## YOUR TASK
The answer must restate every entry exactly as it appears.

(Beginning of EXTRACTED DATA)

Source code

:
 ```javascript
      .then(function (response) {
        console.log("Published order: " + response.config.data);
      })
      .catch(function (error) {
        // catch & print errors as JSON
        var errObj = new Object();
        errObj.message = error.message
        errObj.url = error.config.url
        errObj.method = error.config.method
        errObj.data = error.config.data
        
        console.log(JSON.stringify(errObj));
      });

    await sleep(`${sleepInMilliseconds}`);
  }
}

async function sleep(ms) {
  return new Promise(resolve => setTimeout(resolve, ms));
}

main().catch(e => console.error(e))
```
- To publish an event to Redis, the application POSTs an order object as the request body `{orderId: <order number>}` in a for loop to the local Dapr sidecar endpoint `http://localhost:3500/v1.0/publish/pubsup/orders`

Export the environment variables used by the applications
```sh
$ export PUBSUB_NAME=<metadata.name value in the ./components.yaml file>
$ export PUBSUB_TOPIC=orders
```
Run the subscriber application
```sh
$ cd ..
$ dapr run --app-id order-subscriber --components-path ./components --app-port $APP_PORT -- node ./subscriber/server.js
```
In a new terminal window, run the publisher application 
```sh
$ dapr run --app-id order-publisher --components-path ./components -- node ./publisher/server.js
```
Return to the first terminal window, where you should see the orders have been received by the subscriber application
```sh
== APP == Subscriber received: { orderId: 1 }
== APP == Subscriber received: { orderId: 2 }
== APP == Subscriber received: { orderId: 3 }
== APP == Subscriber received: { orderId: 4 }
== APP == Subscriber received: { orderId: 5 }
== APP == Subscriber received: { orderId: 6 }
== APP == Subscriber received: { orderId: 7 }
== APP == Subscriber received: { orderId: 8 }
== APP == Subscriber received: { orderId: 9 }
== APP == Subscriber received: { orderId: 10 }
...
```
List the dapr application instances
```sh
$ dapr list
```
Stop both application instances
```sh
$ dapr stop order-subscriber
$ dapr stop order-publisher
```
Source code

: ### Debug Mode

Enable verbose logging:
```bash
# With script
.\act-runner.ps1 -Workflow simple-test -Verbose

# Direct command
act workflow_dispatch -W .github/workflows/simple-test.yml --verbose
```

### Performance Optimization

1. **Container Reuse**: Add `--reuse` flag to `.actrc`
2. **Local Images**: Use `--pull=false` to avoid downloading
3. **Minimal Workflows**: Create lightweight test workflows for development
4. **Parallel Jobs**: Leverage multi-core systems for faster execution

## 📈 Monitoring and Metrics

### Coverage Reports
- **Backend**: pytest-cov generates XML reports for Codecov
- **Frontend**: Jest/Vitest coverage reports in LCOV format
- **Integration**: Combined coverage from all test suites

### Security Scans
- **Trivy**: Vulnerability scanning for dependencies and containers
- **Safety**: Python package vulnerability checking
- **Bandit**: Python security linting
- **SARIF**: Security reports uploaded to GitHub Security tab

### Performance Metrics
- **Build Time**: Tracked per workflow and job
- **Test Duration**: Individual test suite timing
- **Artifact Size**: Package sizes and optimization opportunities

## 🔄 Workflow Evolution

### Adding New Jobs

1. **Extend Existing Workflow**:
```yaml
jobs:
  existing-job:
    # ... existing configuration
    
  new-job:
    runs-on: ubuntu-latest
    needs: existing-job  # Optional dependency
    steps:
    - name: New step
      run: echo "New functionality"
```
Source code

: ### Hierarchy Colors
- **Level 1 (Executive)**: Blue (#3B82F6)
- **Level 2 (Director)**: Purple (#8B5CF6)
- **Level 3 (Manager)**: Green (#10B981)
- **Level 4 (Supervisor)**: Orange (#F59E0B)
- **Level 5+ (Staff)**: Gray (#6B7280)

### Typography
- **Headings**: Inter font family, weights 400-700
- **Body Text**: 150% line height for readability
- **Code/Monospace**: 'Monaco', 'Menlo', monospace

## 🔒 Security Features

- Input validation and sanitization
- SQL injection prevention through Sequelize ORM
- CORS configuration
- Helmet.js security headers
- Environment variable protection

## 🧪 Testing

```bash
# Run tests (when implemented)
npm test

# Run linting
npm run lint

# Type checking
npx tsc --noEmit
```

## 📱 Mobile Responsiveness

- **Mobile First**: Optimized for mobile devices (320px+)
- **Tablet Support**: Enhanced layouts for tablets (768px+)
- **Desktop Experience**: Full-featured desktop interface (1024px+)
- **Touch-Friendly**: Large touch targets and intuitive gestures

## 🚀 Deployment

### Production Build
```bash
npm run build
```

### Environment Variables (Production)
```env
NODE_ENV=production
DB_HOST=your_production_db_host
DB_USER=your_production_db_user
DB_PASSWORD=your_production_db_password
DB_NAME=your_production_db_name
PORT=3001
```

(End of EXTRACTED DATA)

## TASK SOLUTION
Source code

:
 ```javascript
      .then(function (response) {
        console.log("Published order: " + response.config.data);
      })
      .catch(function (error) {
        // catch & print errors as JSON
        var errObj = new Object();
        errObj.message = error.message
        errObj.url = error.config.url
        errObj.method = error.config.method
        errObj.data = error.config.data
        
        console.log(JSON.stringify(errObj));
      });

    await sleep(`${sleepInMilliseconds}`);
  }
}

async function sleep(ms) {
  return new Promise(resolve => setTimeout(resolve, ms));
}

main().catch(e => console.error(e))
```
- To publish an event to Redis, the application POSTs an order object as the request body `{orderId: <order number>}` in a for loop to the local Dapr sidecar endpoint `http://localhost:3500/v1.0/publish/pubsup/orders`

Export the environment variables used by the applications
```sh
$ export PUBSUB_NAME=<metadata.name value in the ./components.yaml file>
$ export PUBSUB_TOPIC=orders
```
Run the subscriber application
```sh
$ cd ..
$ dapr run --app-id order-subscriber --components-path ./components --app-port $APP_PORT -- node ./subscriber/server.js
```
In a new terminal window, run the publisher application 
```sh
$ dapr run --app-id order-publisher --components-path ./components -- node ./publisher/server.js
```
Return to the first terminal window, where you should see the orders have been received by the subscriber application
```sh
== APP == Subscriber received: { orderId: 1 }
== APP == Subscriber received: { orderId: 2 }
== APP == Subscriber received: { orderId: 3 }
== APP == Subscriber received: { orderId: 4 }
== APP == Subscriber received: { orderId: 5 }
== APP == Subscriber received: { orderId: 6 }
== APP == Subscriber received: { orderId: 7 }
== APP == Subscriber received: { orderId: 8 }
== APP == Subscriber received: { orderId: 9 }
== APP == Subscriber received: { orderId: 10 }
...
```
List the dapr application instances
```sh
$ dapr list
```
Stop both application instances
```sh
$ dapr stop order-subscriber
$ dapr stop order-publisher
```
Source code

: ### Debug Mode

Enable verbose logging:
```bash
# With script
.\act-runner.ps1 -Workflow simple-test -Verbose

# Direct command
act workflow_dispatch -W .github/workflows/simple-test.yml --verbose
```

### Performance Optimization

1. **Container Reuse**: Add `--reuse` flag to `.actrc`
2. **Local Images**: Use `--pull=false` to avoid downloading
3. **Minimal Workflows**: Create lightweight test workflows for development
4. **Parallel Jobs**: Leverage multi-core systems for faster execution

## 📈 Monitoring and Metrics

### Coverage Reports
- **Backend**: pytest-cov generates XML reports for Codecov
- **Frontend**: Jest/Vitest coverage reports in LCOV format
- **Integration**: Combined coverage from all test suites

### Security Scans
- **Trivy**: Vulnerability scanning for dependencies and containers
- **Safety**: Python package vulnerability checking
- **Bandit**: Python security linting
- **SARIF**: Security reports uploaded to GitHub Security tab

### Performance Metrics
- **Build Time**: Tracked per workflow and job
- **Test Duration**: Individual test suite timing
- **Artifact Size**: Package sizes and optimization opportunities

## 🔄 Workflow Evolution

### Adding New Jobs

1. **Extend Existing Workflow**:
```yaml
jobs:
  existing-job:
    # ... existing configuration
    
  new-job:
    runs-on: ubuntu-latest
    needs: existing-job  # Optional dependency
    steps:
    - name: New step
      run: echo "New functionality"
```
Source code

: ### Hierarchy Colors
- **Level 1 (Executive)**: Blue (#3B82F6)
- **Level 2 (Director)**: Purple (#8B5CF6)
- **Level 3 (Manager)**: Green (#10B981)
- **Level 4 (Supervisor)**: Orange (#F59E0B)
- **Level 5+ (Staff)**: Gray (#6B7280)

### Typography
- **Headings**: Inter font family, weights 400-700
- **Body Text**: 150% line height for readability
- **Code/Monospace**: 'Monaco', 'Menlo', monospace

## 🔒 Security Features

- Input validation and sanitization
- SQL injection prevention through Sequelize ORM
- CORS configuration
- Helmet.js security headers
- Environment variable protection

## 🧪 Testing

```bash
# Run tests (when implemented)
npm test

# Run linting
npm run lint

# Type checking
npx tsc --noEmit
```

## 📱 Mobile Responsiveness

- **Mobile First**: Optimized for mobile devices (320px+)
- **Tablet Support**: Enhanced layouts for tablets (768px+)
- **Desktop Experience**: Full-featured desktop interface (1024px+)
- **Touch-Friendly**: Large touch targets and intuitive gestures

## 🚀 Deployment

### Production Build
```bash
npm run build
```

### Environment Variables (Production)
```env
NODE_ENV=production
DB_HOST=your_production_db_host
DB_USER=your_production_db_user
DB_PASSWORD=your_production_db_password
DB_NAME=your_production_db_name
PORT=3001
```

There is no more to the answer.